> _Exercise requirements_
Find each line of the material below in which the word "teapot" occurs, and return it.

Records provided: Begin

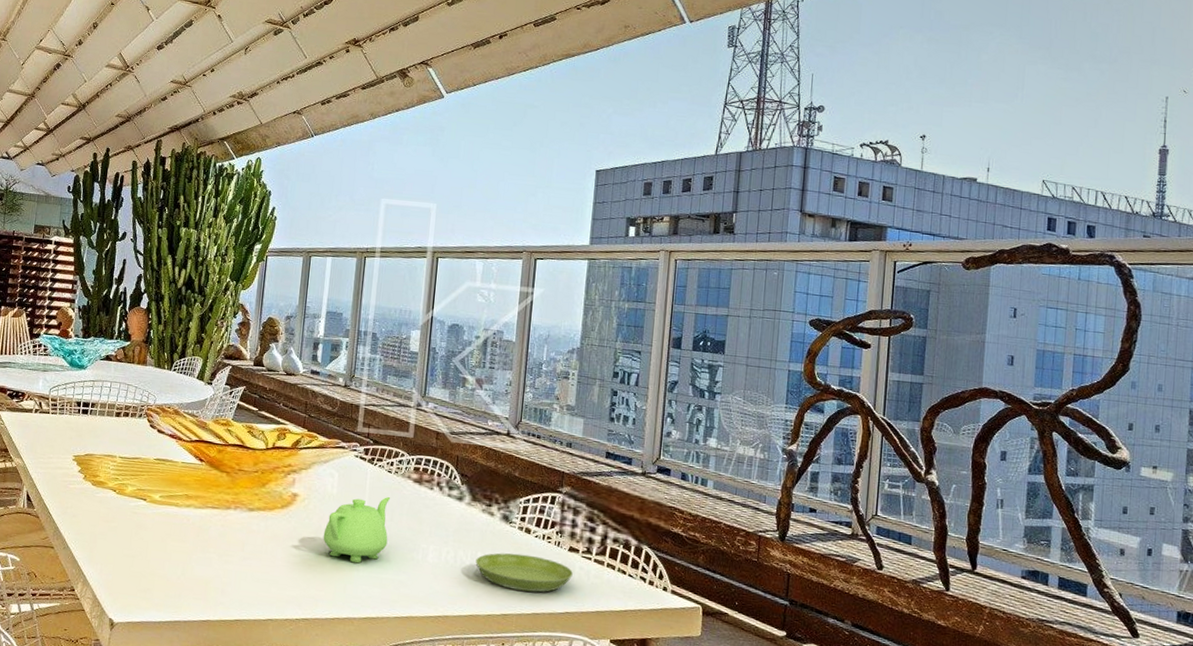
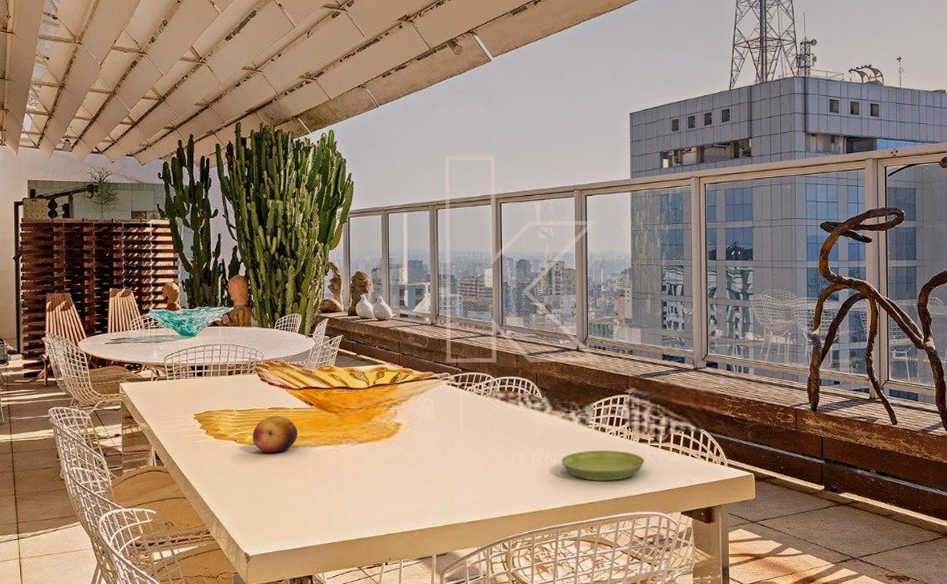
fruit: none [132,467,184,510] -> present [252,415,298,454]
teapot: present [323,497,391,564] -> none [427,416,484,476]

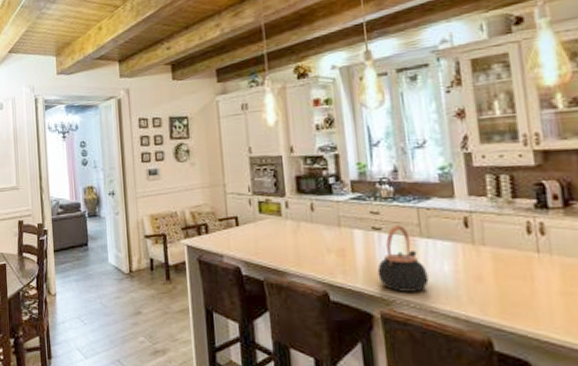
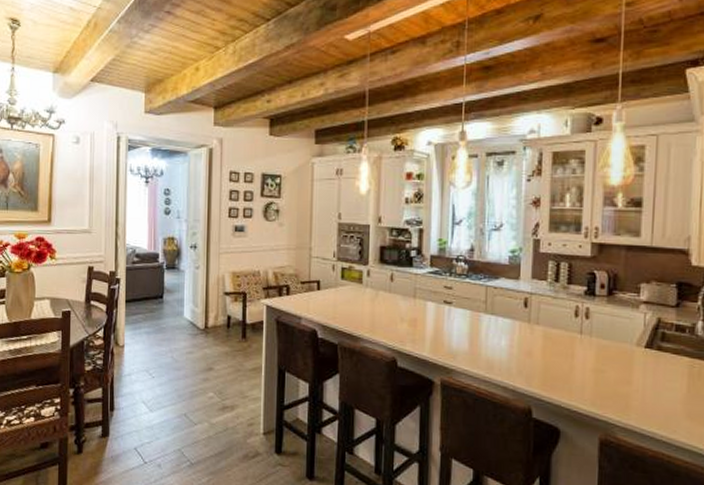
teapot: present [377,225,429,292] -> none [443,300,487,363]

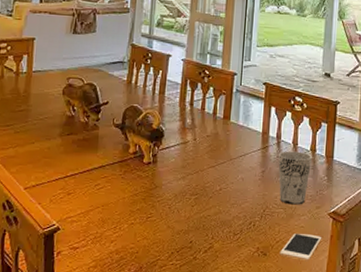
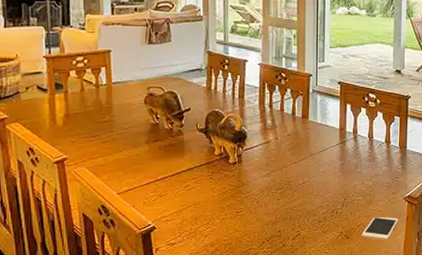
cup: present [278,151,312,205] -> none [356,144,387,192]

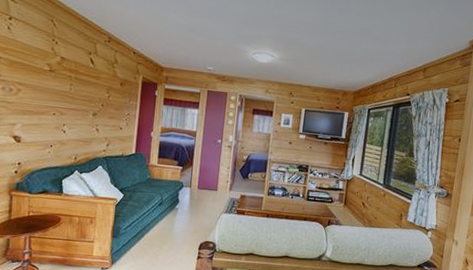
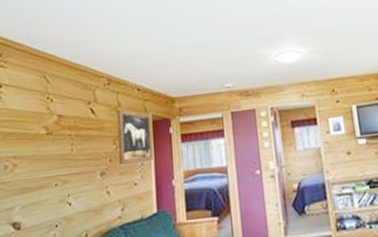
wall art: none [109,64,141,113] -> present [117,108,153,165]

Records provided: End

> _Output_
teapot: present [323,497,391,564] -> none [427,416,484,476]
teapot: present [377,225,429,292] -> none [443,300,487,363]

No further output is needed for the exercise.